Melalui surat terbuka yang ditujukan kepada Presiden Joko Widodo, Sekretaris Jenderal lembaga HAM Amnesty International Salil Shetty menyatakan keprihatinan atas rencana eksekusi mati tersebut.
Amnesty International, ujar dia, menentang hukuman mati untuk semua kejahatan tanpa kecuali. Dan menganggap hukuman mati sebagai sebuah bentuk pelanggaran terhadap hak atas hidup.
“Dan merupakan penghukuman yang paling kejam, tidak manusiawi, dan merendahkan martabat,” ujar Shetty dalam surat terbuka ke Presiden Jokowi, Kamis (19/2).
Jika hukuman mati tetap dilaksanakan, maka Pemerintah Indonesia bisa dianggap telah melanggar hukum dan standar HAM internasional. Setidaknya, terhadap dua dari narapidana yang telah mengajukan Peninjauan Kembali (PK) ke Mahkamah Agung.
“Karena standar internasional menetapkan eksekusi tidak bisa dilakukan jika PK belum diputuskan,” ujar dia.

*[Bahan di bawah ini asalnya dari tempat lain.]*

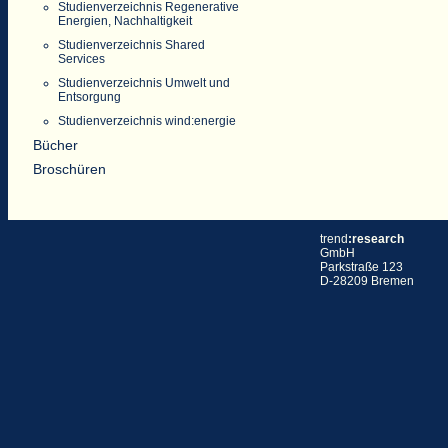
Studienverzeichnis Regenerative
Energien, Nachhaltigkeit
Studienverzeichnis Shared
Services
Studienverzeichnis Umwelt und
Entsorgung
Studienverzeichnis wind:energie
Bücher
Broschüren
trend
:research
GmbH
Parkstraße 123
D-28209 Bremen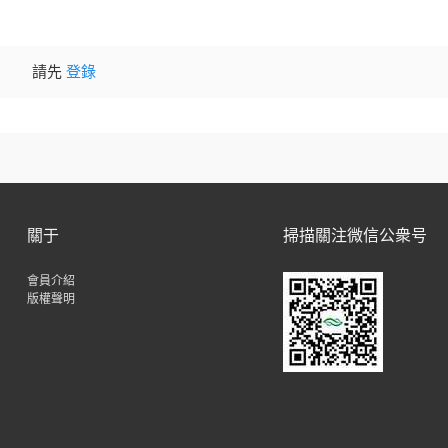
請先
登錄
關于
掃描關注微信公衆号
會員介紹
版權聲明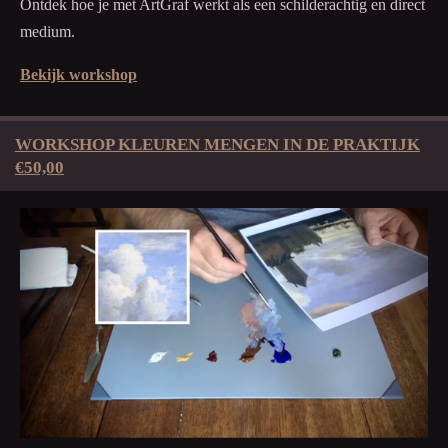
Ontdek hoe je met ArtGraf werkt als een schilderachtig en direct
medium.
Bekijk workshop
WORKSHOP KLEUREN MENGEN IN DE PRAKTIJK
€50,00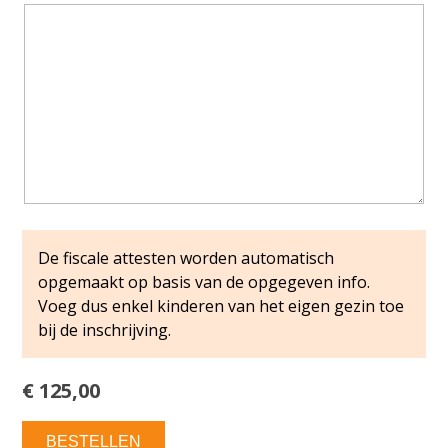
De fiscale attesten worden automatisch
opgemaakt op basis van de opgegeven info.
Voeg dus enkel kinderen van het eigen gezin toe
bij de inschrijving.
€ 125,00
BESTELLEN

Amnesty International juga khawatir beberapa narapidana yang terancam dihukum mati tidak memiliki bantuan hukum untuk mengajukan PK.
Shetty mencontohkan, satu terpidana mati yang merupakan warga negara Brasil Rodrigo Gularte yang didiagnosa memiliki masalah kejiwaan. Di mana Gularte didiagnosa mengidap masalah skizofrenia paranoid (paranoid schizophrenia) dan gangguan bipolar (bipolar disorder) dengan karakteristik psikotik.
“Sebuah gangguan kesehatan yang terjadi semakin memburuk saat ia menghadapi eksekusi mati,” ujar dia dalam suratnya.
Sedangkan hukum internasional, kata Shetty, melarang penggunaan hukuman mati terhadap mereka yang memiliki gangguan mental atau pikiran.
Shetty pun menyambut baik kabar terbaru yang menyebut Pemerintah Indonesia akan meninjau ulang kasus Gularte. Sehingga ada kemungkinan dia tidak akan dieksekusi juga benar memiliki gangguan mental.